Pengusaha Ngerem Investasi Imbas Kenaikan Suku Bunga Acuan Bank Indonesia
Konflik di Timur Tengah disebut juga dapat menyebabkan pelemahan nilai tukar Rupiah bahkan nilai tukar negara lain terhadap dolar AS.
Penulis: Endrapta Ibrahim Pramudhiaz
Editor: Seno Tri Sulistiyono
Laporan wartawan Tribunnews.com, Endrapta Pramudhiaz
TRIBUNNEWS.COM, JAKARTA - Kamar Dagang Industri (Kadin) Indonesia merespons keputusan Bank Indonesia (BI) menaikkan suku bunga acuan atau BI Rate di level 6,25 persen.
Wakil Ketua Umum Koordinator Bidang Organisasi, Hukum, dan Komunikasi Kadin Indonesia,Yukki Nugrahawan Hanafi mengatakan, dunia usaha melihat bahwa ketidakpastian faktor eksternal menjadi dasar keputusan kenaikan suku bunga BI 6,25 persen.
Konflik di Timur Tengah yang terus meluas dinilai dapat mendorong kenaikan harga komoditas minyak mentah.
Konflik di Timur Tengah disebut juga dapat menyebabkan pelemahan nilai tukar Rupiah bahkan nilai tukar negara lain terhadap dolar AS.

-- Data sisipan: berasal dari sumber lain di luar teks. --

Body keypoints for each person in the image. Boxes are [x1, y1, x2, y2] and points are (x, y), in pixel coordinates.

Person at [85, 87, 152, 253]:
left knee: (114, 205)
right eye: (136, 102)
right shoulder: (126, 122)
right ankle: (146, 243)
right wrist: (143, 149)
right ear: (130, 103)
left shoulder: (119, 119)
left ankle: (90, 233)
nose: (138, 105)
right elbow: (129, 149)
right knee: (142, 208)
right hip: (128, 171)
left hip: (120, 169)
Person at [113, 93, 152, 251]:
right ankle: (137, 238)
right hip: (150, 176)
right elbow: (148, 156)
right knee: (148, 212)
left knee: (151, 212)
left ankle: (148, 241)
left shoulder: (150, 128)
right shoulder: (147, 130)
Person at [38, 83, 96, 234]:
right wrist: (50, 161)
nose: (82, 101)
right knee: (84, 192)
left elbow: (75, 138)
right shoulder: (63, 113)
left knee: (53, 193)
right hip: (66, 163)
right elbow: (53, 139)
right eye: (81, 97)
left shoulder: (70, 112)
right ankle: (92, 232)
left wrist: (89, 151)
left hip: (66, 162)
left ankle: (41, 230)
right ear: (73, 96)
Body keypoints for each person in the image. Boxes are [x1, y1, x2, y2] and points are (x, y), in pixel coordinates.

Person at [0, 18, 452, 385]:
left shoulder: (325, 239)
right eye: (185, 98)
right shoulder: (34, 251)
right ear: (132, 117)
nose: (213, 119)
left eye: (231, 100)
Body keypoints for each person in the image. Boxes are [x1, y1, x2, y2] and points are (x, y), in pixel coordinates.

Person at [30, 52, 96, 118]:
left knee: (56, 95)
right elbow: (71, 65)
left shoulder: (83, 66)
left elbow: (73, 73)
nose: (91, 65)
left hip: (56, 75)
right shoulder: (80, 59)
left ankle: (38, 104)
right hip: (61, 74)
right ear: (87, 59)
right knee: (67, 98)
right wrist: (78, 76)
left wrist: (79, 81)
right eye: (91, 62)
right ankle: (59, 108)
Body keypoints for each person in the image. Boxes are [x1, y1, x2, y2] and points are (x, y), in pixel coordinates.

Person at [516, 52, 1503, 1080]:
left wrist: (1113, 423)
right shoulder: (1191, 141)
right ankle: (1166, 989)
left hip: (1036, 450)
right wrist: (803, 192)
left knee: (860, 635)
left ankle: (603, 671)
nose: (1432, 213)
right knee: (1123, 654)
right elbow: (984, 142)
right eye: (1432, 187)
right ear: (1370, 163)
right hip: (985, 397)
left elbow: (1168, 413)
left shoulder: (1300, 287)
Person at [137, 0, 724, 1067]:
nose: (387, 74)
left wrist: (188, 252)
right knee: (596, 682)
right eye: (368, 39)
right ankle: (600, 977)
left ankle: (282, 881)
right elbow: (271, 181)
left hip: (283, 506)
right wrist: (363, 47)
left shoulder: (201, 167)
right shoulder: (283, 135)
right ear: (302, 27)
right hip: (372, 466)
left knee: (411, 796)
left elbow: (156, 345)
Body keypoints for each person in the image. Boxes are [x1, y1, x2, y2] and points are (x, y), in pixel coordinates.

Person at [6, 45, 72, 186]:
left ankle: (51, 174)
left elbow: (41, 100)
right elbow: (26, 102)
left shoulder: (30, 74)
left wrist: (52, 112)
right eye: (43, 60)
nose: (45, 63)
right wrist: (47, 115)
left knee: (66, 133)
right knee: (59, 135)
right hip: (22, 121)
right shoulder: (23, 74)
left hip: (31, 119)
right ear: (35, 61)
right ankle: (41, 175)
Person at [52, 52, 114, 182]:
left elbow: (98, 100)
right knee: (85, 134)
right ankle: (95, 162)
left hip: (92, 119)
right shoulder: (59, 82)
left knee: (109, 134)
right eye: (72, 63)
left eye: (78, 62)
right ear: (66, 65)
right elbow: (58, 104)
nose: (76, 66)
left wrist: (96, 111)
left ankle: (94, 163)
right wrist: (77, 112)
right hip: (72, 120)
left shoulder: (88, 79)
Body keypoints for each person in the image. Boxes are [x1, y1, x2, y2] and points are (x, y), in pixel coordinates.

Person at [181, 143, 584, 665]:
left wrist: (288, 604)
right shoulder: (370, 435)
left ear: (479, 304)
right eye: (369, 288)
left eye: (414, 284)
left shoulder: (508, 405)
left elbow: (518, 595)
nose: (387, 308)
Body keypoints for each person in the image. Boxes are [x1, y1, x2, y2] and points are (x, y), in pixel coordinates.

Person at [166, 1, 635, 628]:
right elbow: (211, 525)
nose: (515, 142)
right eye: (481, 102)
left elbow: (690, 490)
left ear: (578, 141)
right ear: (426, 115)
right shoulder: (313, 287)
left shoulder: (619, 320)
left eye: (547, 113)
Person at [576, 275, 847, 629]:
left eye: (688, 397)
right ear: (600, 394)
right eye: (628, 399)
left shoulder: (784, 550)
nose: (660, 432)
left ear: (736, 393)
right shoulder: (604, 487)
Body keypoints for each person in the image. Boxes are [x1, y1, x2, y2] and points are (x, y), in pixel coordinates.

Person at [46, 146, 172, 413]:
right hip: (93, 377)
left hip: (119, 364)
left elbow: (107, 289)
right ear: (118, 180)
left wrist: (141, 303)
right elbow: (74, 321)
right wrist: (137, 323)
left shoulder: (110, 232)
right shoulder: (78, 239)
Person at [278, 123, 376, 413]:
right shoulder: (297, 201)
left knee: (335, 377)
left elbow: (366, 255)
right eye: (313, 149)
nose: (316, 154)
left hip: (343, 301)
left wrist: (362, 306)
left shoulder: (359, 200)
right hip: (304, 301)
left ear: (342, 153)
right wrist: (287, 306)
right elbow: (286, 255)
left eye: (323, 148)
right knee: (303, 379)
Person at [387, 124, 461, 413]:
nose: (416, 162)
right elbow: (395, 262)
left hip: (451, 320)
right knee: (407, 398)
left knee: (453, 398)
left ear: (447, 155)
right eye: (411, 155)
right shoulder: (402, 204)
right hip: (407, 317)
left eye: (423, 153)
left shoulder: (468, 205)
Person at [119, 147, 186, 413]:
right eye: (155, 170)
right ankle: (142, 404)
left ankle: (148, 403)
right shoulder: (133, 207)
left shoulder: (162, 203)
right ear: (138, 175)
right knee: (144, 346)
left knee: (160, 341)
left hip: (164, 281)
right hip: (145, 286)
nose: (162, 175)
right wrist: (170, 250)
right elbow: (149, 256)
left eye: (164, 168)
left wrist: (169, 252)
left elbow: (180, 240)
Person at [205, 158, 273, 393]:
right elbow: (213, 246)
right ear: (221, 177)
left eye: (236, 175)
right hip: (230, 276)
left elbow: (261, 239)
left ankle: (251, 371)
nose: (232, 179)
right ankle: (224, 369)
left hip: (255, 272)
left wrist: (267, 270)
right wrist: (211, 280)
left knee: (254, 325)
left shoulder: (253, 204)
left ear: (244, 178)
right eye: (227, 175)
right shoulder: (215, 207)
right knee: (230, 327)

Baca juga: BTN Blak-blakan Soal Nasib Pejuang KPR di Tengah Kenaikan Suku Bunga Acuan
Intensifikasi konflik Iran dan Israel pun menjadi pertimbangan berbagai otoritas moneter di dunia, termasuk BI, untuk menghitung ulang pengelolaan risiko yang lebih cermat dalam menghadapi volatilitas pasar yang mungkin terjadi akibat naiknya tensi geopolitik ini.
"Meskipun perekonomian nasional masih solid dan bertumbuh positif, kami melihat pemerintah mengambil langkah antisipatif yang menekan penguatan dolar AS demi menjaga stabilitas nilai tukar Rupiah," kata Yukki dalam keterangan tertulis yang diterima Tribunnews, dikutip Jumat (26/4/2024).
Ia mengatakan, faktor eksternal yang membayangi ini merupakan respon pemerintah terhadap potensi suku bunga The Fed yang masih tinggi atau dalam situasi ‘higher for longer’.
Ia menjelaskan, ada beberapa potensi dampak yang memengaruhi dunia usaha usai kenaikan suku bunga BI.
Dunia usaha disebut akan melakukan kalkulasi ulang dan menahan upaya ekspansi usaha maupun investasi.
Selain itu, dunia usaha disebut juga akan mengatur kembali pos pengeluaran, termasuk penyesuaian biaya produksi yang nantinya mendorong kenaikan harga barang pada konsumen.
"Kenaikan bunga kredit juga akan meningkatkan beban kredit perusahaan, di mana dunia usaha akan mencoba alternatif mencari pembiayaan murah," ujar Yukki.
Menurut dia, jika terjadi dalam jangka panjang, siklus ini dapat berpengaruh untuk menahan pembukaan lapangan kerja baru.
Lebih lanjut, ada juga potensi pelemahan daya beli masyarakat dan konsumsi domestik karena masyarakat mempertimbangkan untuk menabung dibandingkan konsumsi.
Kredit konsumsi menjadi semakin mahal dan penyaluran kredit sektor perbankan berpotensi menurun. Ini mengurangi permintaan barang dan jasa.
"Kami berharap daya beli masyarakat dan konsumsi domestik tetap terjaga mengingat data BI dalam Indeks Keyakinan Konsumen (IKK) pada Maret tahun 2024 sebesar 123,8 atau di atas 100 yang artinya masyarakat masih mempunyai keyakinan positif pada perekonomian indonesia," ujar Yukki.